On January 31st, Joe Giamichael abruptly dropped coverage of DEER (here) to better “allocate resources elsewhere.” Clients familiar with Mr. Giamichael’s research should question how DEER suddenly became a waste of resources. Mr. Giamichael had a “buy” rating on DEER since 6/15/10 and only the week before considered DEER one of the “best positioned to create value over the balance of 2012.”
That same day, short sellers received further good news from New York Supreme Court Justice Carol Edmead when she announced her preliminary decision (here) to dismiss DEER’s defamation complaint against Alfred Little for lack of personal jurisdiction in New York. The next day, DEER replaced its counsel (here) in the defamation suit, Robert Knuts, with John Bostany, a trademark lawyer who recently added fighting “short and distort” campaigns to the list of specialties on his website (www.bozlaw.com).
In another clear victory for anonymous publishers and researchers, on 2/23/12 NY Supreme Court Justice Carol Edmead in the matter of DEER vs. Alfred Little ordered (here) that defendant “Alfred Little” may proceed anonymously, in accordance with the terms of a confidentiality agreement, while the parties further explore the proper jurisdiction. Justice Edmead issued her order after reviewing in camera confidential affidavits and supporting documents from Mr. Little and his associates documenting threats, intimidation and corruption by Chinese companies listed in the U.S. and Canada that she found to be “extensive, detailed and compelling.”
Then on 2/22/12 A*L’s contributors achieved their greatest victory to date when the SEC announced it charged Puda Coal (“PUDA” Pink Sheets) chairman Ming Zhao and former CEO Liping Zhu with conducting a scheme of stealing and selling Puda Coal’s key Chinese subsidiary.
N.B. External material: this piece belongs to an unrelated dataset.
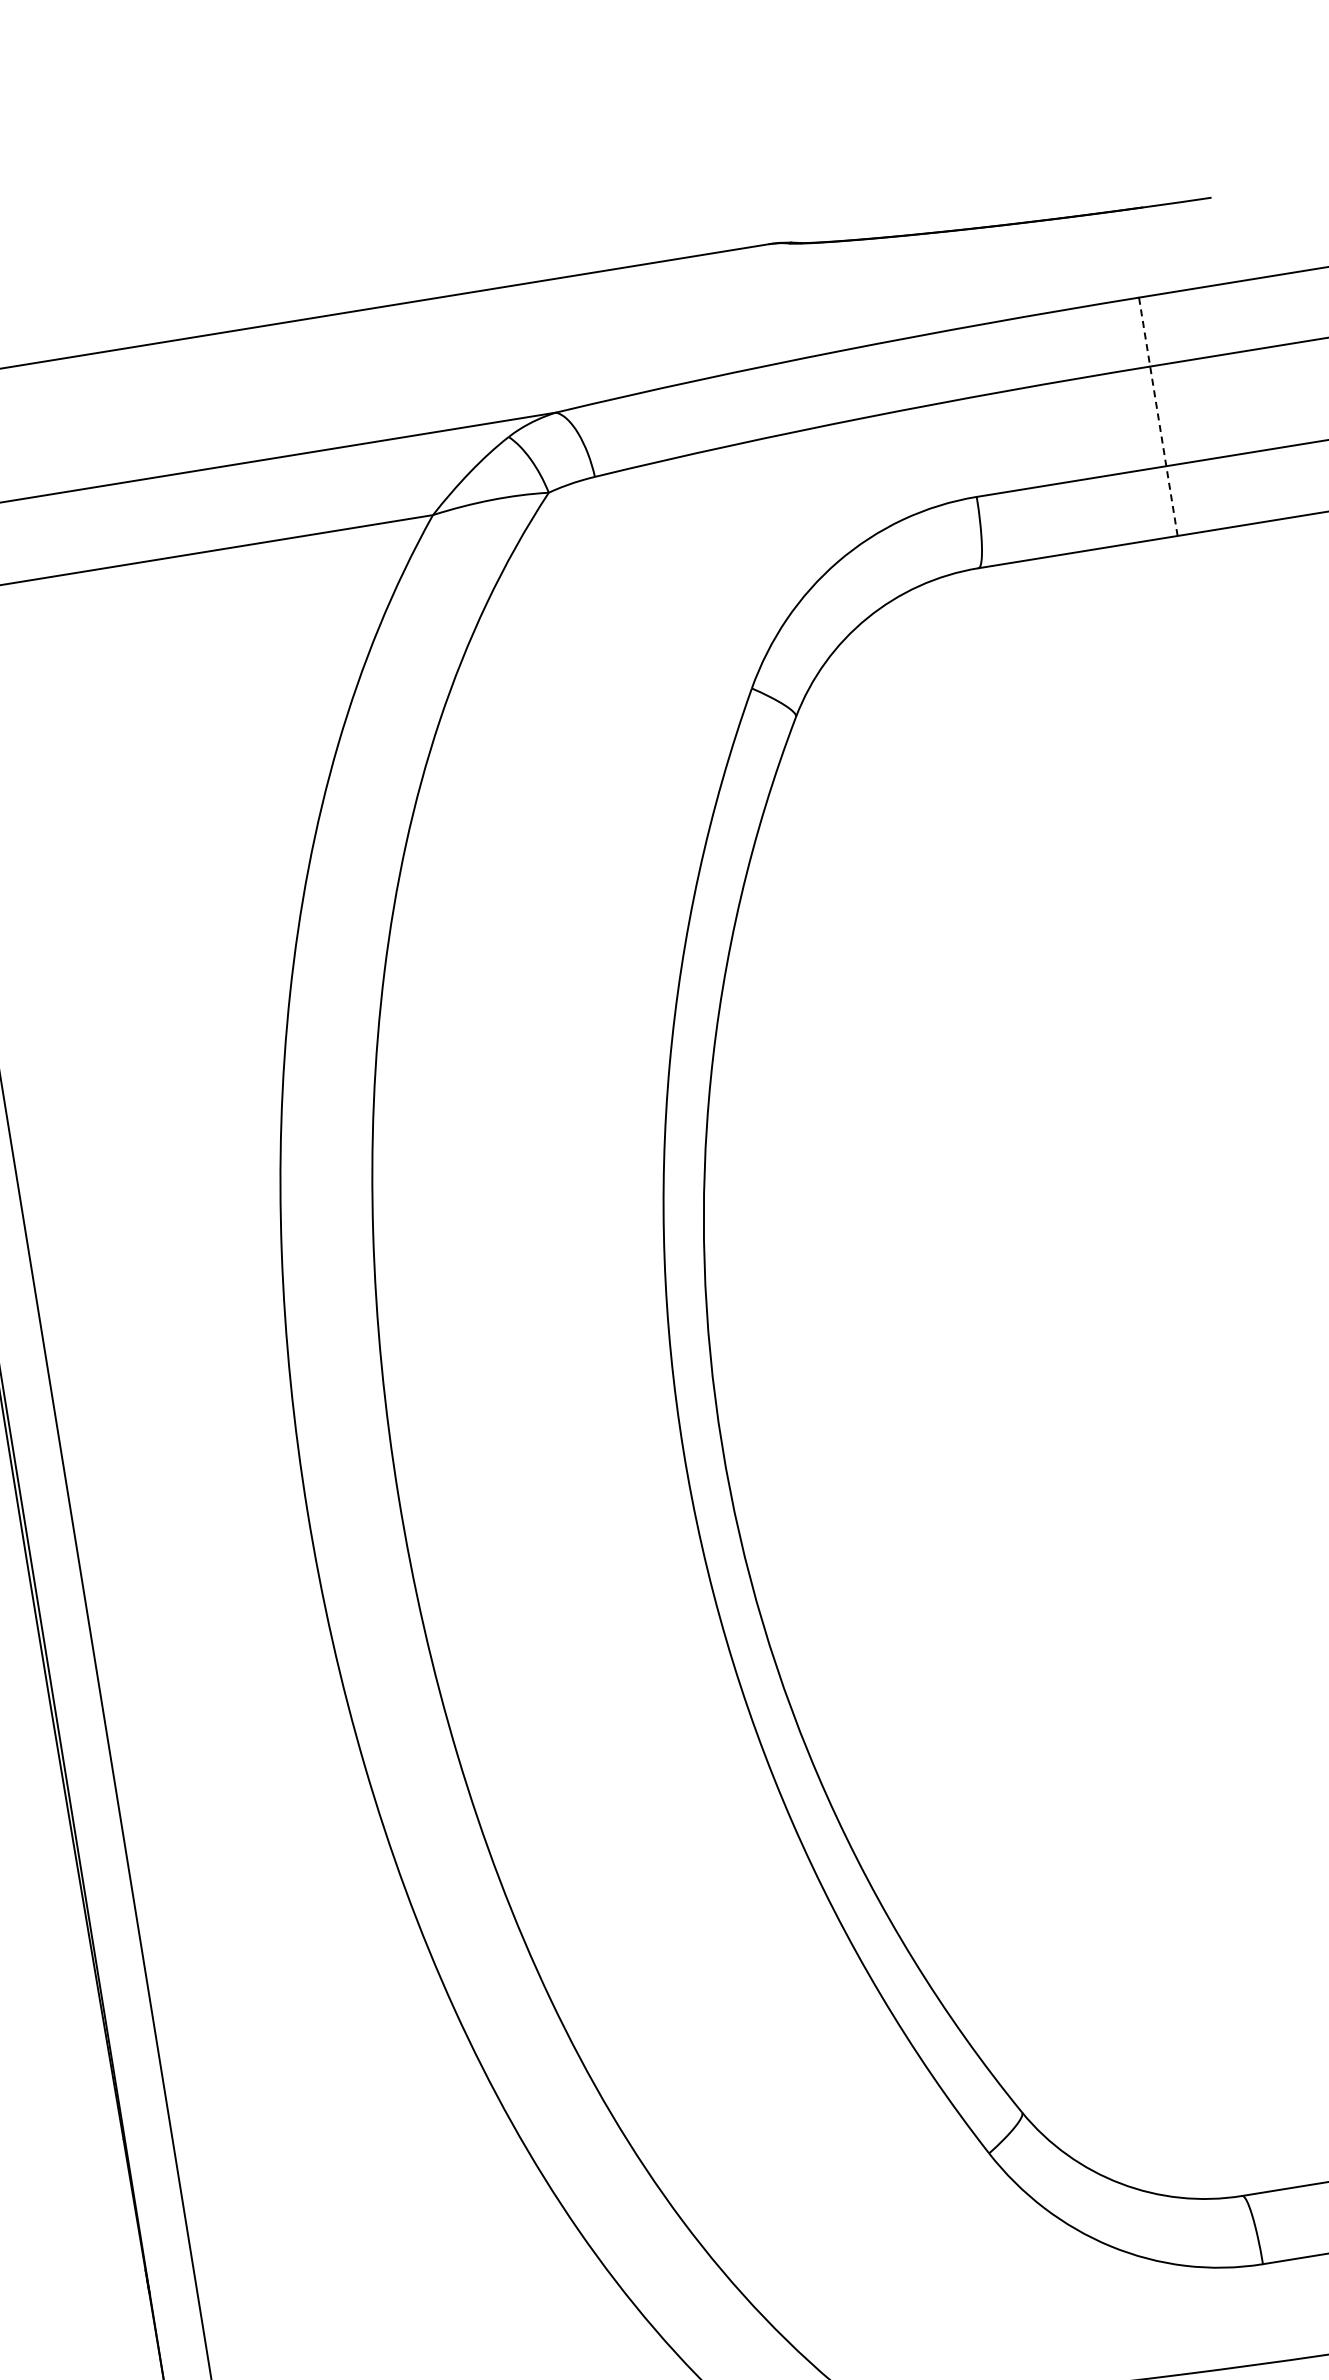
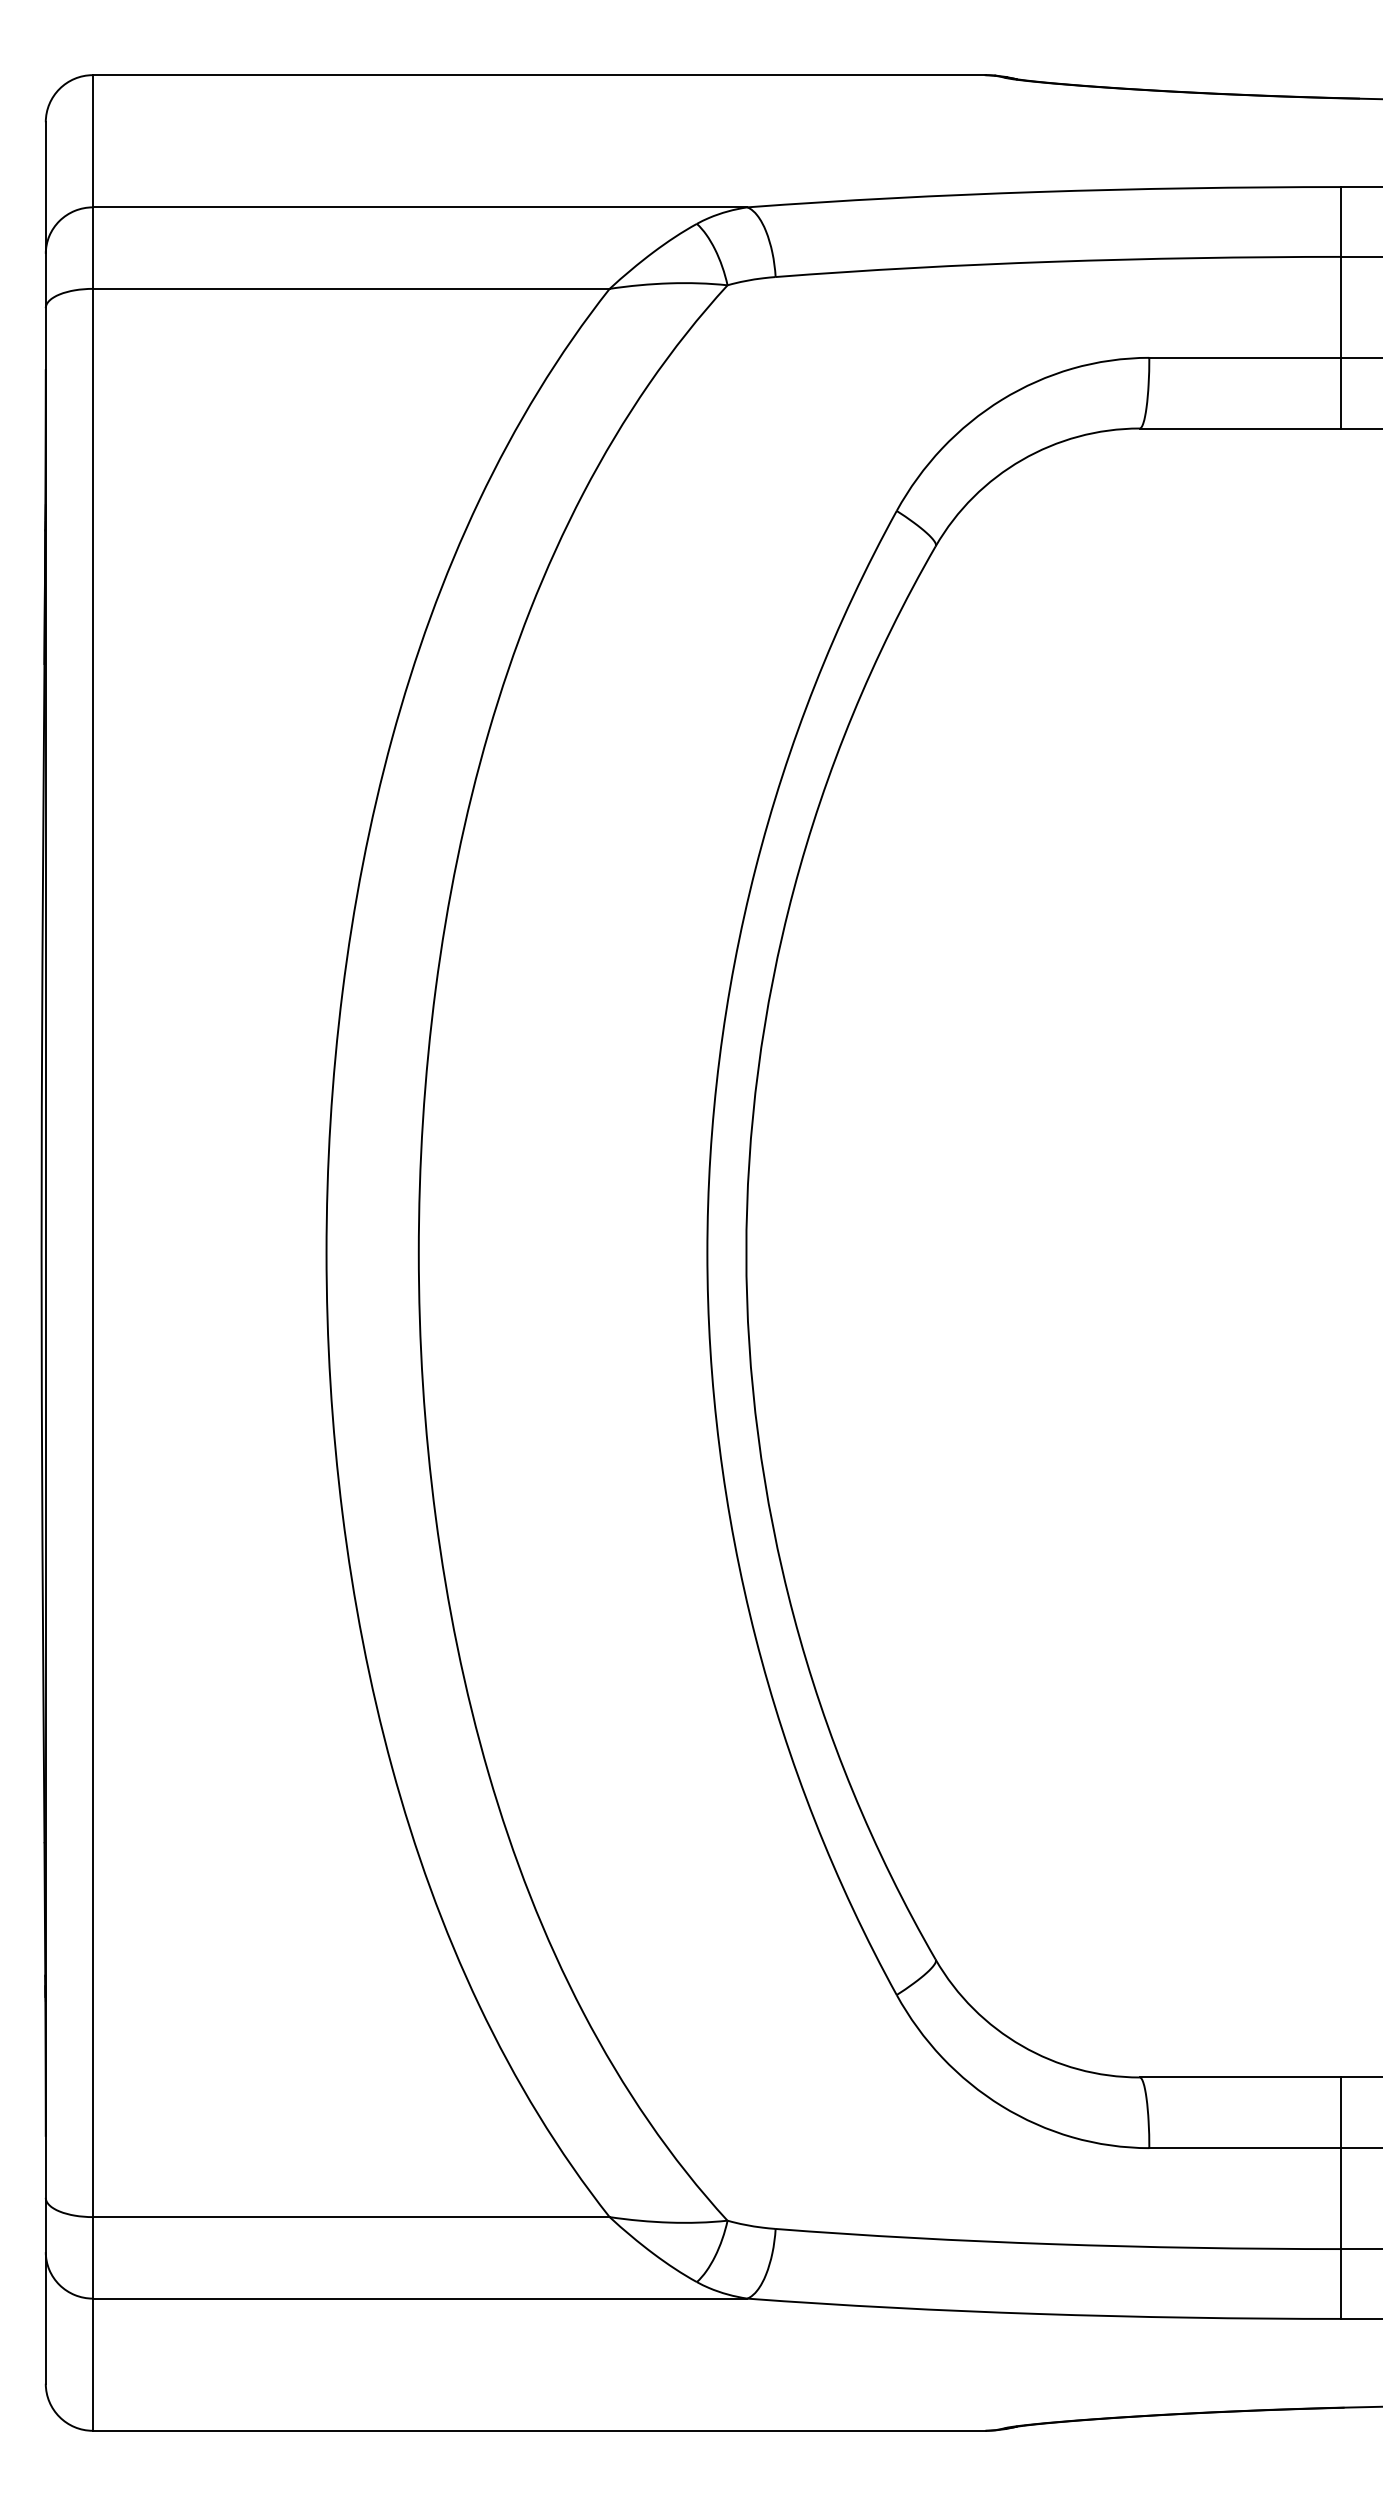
line: (1158, 416) -> (1341, 307), dashed -> solid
The SEC complaint included all of the allegations in the report first published on A*L on April 8th (here) and noted that Zhao and Zhu commenced their scheme just weeks after PUDA announced to its shareholders that the Shanxi provincial government had awarded PUDA the lucrative monopoly rights to consolidate smaller coal companies in its region.
Robert Khuzami, Director of the SEC’s Enforcement Division stated in the press release (here) accompanying the civil complaint that “Zhao and Zhu duped investors with promises that their money would be invested in a Chinese coal company when in fact the company was an empty shell that had been looted by the defendants.” I encourage everyone to read the SEC’s complaint filed (here) and compare it to the April 8th report (here) published on A*L and referenced on page 11, paragraph 27 of the SEC’s complaint. I am very proud that the SEC’s complaint confirms our contributors’ report was 100% accurate about PUDA, a feat that no other short seller has matched to date.
Unlike PUDA, not every fraud can be as easily exposed by short sellers, delisted by the Exchange and charged by the SEC. Smaller or better-concealed frauds take longer to expose. But since fraud is a binary, black or white matter, public companies found guilty of any amount of fraud should be forced to make amends to their victims. Whether or not the short sellers deserve medals for their efforts is something we can disagree on. However, their effectiveness in the past two years at exposing fraud is in sharp contrast to the total portfolio destruction caused by the legions of “professional” research analysts and bankers who earned tens of millions in fees raising billions of dollars from investors but would not spend $500 to obtain the official ownership records that proved PUDA was an empty shell.
Based on the continued successful track record of A*L contributors I expect further progress in the days and weeks ahead as DEER’s defamation suit gets dismissed and the truth comes out about SVM.